January 19, 2022
HONG KONG – The Hong Kong Special Administrative Region’s chronic labor shortage can be eased by setting up multiple central business districts in the city, said Jimmy Ng Wing-ka, a veteran lawmaker who represents the industrial (second) functional constituency at the Legislative Council.
It is hard for workers to take relatively low-paid jobs somewhere far from home, as the workers must take transport costs and meal consumption into consideration, Ng said during an interview with China Daily,
It is hard for workers to take relatively low-paid jobs somewhere far from home, as the workers must take transport costs and meal consumption into consideration, veteran lawmaker Jimmy Ng said during an interview with China Daily
“It costs around HK$2,000 per month for a blue-collar worker who lives in Tin Shui Wai on transportation to Central. The worker may not be able to afford the job with monthly salaries around HK$15,000.”
The unbalanced regional labor distribution makes the city’s labor shortage woes even worse. Ng said it is necessary to set up more central business districts.
The city has long been faced with human resources’ shortages, especially in the manufacturing industry. The distribution of employment in the industry for April to September last year stood at 2.2 percent, in stark contrast to the over 88 percent distribution of employment in service industries.
The overall labor force participation rate over the past three decades till 2021 declined by around 6 percent to 58.8 percent, according to a government survey.
The labor market in Hong Kong faces two problems, according to Ng; blue-collar workers, despite urgent demand for them, are not welcomed by the young generation with its higher education diplomas; plus some young people are spoiled by parents and seen as too “indoors-based” and not willing to work.
Chief executive Carrie Lam Cheng Yuet-ngor said in her 2021 Policy Address that the Northern Metropolis development strategy program will create 165,000 to 186,000 homes near the northern New Territories’ border with the Chinese mainland. In Ng’s opinion, the program is not only about housing demand, various needs of people from all walks of life should also be considered.

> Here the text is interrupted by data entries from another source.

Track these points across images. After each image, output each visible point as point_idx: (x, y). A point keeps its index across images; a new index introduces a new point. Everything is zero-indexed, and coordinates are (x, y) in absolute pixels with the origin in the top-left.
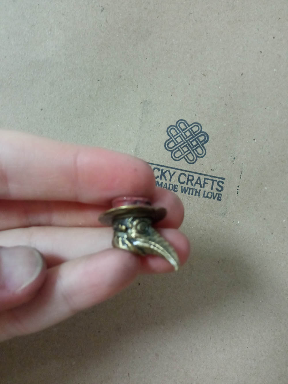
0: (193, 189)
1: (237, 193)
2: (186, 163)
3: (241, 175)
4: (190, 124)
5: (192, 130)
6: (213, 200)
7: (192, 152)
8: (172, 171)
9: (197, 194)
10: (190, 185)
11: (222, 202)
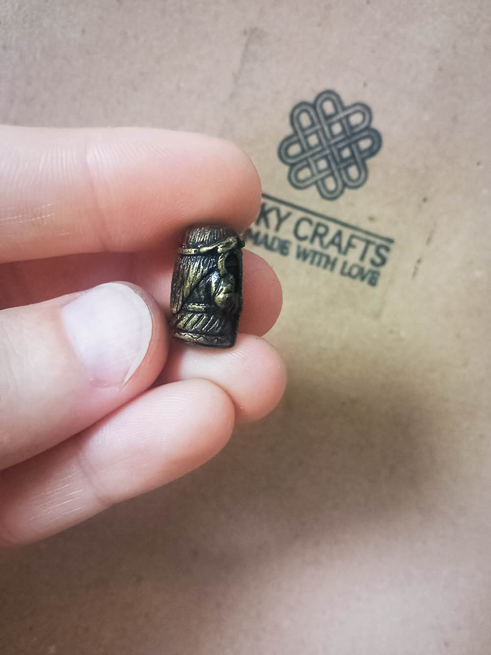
0: (322, 255)
1: (412, 274)
2: (318, 195)
4: (347, 103)
5: (348, 122)
6: (361, 283)
7: (336, 174)
8: (284, 210)
9: (329, 266)
10: (316, 246)
11: (378, 290)
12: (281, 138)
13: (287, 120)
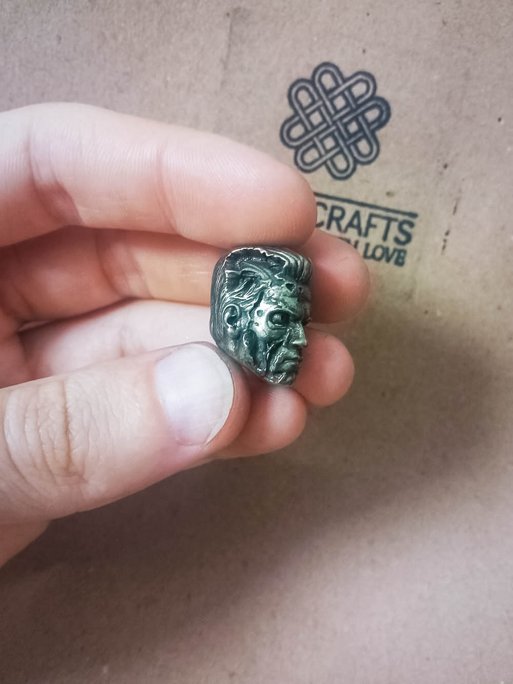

Ng, who is also an executive general committee member of the Chinese Manufacturers’ Association of Hong Kong, suggested the government include industrial parks in the Northern Metropolis development. The policy aims to promote industrial development, improve the working and living conditions of blue-collar workers, and help to ease human resources shortages.
Most job opportunities are provided in Central and Wan Chai with high daily flows of people to these areas. Ng said establishing central business districts and government offices in other parts of Hong Kong can also reduce traffic congestion in these two districts.
The Hong Kong government has already decided to move the headquarters of its Immigration Department from Wan Chai to Tseung Kwan O. Construction of the new headquarters is expected to be completed in the first quarter of 2023.
Ng, who was awarded the Bronze Bauhinia Star for his efforts in facilitating exchanges between the government and the industrial sector, has also urged the authorities to establish innovation, technology and industrial bureaus to make strategies for a reindustrialization blueprint.
In her 2020 Policy Address, Lam announced that Hong Kong will aim to achieve carbon neutrality before 2050. Ng said he will play a bridging role between the government and the industrial sector to help accelerate green and low-carbon transformation.